▸ **Task to complete**
Extract the lines of the items from the very first line through the line containing "في هذا الجزء الثاني، يواجه شباب البومب", including both, and reproduce them word for word.
START Entries provided
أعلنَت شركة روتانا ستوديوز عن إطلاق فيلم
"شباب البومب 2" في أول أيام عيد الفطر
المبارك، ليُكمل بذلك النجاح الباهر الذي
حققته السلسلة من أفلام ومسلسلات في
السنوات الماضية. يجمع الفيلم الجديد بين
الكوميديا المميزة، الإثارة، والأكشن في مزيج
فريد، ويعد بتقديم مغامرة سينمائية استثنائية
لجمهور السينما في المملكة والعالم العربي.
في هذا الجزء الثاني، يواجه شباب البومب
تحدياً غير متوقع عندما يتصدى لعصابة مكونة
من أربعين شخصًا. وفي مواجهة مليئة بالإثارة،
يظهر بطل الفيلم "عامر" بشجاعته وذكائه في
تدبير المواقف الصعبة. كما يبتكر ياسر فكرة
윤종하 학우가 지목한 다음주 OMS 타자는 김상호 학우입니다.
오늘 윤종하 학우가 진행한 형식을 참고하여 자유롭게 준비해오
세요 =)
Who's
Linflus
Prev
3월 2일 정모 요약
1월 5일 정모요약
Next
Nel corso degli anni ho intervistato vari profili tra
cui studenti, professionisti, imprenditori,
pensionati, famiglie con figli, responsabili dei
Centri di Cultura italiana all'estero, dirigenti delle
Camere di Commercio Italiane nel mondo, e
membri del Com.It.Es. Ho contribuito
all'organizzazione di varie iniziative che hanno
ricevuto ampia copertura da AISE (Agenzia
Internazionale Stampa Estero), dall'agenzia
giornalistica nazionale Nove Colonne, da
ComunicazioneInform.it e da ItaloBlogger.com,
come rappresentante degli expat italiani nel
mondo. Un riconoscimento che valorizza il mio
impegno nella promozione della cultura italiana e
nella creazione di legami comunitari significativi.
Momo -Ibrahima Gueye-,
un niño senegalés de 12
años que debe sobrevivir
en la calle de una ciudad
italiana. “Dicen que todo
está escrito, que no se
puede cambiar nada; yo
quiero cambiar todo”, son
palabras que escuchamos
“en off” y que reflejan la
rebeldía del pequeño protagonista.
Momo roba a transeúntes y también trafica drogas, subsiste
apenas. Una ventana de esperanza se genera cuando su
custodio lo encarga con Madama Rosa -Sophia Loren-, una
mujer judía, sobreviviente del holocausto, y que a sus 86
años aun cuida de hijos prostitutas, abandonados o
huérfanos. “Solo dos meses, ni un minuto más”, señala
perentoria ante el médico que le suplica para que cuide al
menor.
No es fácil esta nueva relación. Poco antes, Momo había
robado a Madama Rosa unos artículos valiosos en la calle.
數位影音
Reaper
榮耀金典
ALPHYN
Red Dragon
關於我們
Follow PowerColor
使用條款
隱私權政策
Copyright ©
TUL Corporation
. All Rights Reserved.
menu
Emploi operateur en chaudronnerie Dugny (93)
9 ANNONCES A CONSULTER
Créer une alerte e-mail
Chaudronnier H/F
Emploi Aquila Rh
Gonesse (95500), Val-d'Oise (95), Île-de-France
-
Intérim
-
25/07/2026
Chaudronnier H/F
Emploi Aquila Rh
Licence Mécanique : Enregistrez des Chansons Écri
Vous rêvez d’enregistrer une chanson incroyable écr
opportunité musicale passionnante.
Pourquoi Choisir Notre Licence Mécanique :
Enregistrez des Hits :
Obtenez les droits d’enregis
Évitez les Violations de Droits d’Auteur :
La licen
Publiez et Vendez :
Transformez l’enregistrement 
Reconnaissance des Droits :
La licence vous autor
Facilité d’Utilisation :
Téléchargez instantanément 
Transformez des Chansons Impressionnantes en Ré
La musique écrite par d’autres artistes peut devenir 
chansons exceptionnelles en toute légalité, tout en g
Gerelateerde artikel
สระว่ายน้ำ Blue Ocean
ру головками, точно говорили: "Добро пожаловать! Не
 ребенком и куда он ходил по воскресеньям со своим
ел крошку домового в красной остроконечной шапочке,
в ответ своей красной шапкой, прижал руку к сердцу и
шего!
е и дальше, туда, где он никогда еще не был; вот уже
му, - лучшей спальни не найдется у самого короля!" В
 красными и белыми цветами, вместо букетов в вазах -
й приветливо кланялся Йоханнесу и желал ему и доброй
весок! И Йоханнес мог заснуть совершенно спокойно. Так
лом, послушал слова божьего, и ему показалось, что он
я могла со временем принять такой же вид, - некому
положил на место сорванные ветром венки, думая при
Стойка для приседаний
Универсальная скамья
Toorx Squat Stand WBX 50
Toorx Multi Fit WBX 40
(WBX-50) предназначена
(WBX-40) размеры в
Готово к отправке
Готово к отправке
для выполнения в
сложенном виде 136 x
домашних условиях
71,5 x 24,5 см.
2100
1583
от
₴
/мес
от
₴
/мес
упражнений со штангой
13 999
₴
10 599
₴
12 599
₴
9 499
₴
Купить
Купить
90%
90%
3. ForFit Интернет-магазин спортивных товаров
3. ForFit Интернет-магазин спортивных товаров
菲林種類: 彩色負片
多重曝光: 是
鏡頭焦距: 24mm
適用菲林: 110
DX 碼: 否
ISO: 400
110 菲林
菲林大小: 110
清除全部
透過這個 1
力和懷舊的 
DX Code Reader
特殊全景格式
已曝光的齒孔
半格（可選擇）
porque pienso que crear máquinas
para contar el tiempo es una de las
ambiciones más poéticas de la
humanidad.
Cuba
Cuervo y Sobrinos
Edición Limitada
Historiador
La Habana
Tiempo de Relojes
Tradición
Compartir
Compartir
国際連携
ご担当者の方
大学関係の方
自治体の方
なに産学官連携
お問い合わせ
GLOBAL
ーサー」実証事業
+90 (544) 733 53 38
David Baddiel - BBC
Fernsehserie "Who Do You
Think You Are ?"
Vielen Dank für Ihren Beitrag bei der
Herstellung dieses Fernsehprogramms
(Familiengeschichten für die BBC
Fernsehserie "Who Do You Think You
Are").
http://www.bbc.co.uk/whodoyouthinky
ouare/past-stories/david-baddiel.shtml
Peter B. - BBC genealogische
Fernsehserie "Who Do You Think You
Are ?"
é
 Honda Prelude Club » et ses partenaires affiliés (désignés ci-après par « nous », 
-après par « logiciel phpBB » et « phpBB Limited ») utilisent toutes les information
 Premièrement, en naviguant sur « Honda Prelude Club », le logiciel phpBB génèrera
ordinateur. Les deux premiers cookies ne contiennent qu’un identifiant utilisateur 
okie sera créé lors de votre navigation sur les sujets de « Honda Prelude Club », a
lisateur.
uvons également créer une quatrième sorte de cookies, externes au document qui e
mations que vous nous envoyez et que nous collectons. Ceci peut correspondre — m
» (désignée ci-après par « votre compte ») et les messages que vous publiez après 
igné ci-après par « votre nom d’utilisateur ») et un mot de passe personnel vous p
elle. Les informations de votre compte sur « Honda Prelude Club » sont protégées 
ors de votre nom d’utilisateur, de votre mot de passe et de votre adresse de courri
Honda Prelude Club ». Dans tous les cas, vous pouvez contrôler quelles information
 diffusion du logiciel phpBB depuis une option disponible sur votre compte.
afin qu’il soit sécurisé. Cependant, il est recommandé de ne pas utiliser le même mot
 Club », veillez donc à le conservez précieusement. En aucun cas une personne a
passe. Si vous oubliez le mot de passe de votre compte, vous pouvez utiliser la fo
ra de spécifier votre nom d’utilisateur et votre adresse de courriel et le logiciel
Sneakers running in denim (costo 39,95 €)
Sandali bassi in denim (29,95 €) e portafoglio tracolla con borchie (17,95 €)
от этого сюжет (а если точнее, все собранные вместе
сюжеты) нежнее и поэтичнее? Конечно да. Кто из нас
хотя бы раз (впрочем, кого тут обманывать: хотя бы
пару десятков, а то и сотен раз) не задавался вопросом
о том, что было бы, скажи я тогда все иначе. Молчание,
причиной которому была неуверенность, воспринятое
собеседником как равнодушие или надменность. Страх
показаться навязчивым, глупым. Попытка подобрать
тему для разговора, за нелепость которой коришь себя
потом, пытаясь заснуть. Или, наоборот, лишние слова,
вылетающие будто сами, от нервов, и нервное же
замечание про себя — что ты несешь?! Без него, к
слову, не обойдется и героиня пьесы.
END Entries provided
▸ **Answer to this exercise**
أعلنَت شركة روتانا ستوديوز عن إطلاق فيلم
"شباب البومب 2" في أول أيام عيد الفطر
المبارك، ليُكمل بذلك النجاح الباهر الذي
حققته السلسلة من أفلام ومسلسلات في
السنوات الماضية. يجمع الفيلم الجديد بين
الكوميديا المميزة، الإثارة، والأكشن في مزيج
فريد، ويعد بتقديم مغامرة سينمائية استثنائية
لجمهور السينما في المملكة والعالم العربي.
في هذا الجزء الثاني، يواجه شباب البومب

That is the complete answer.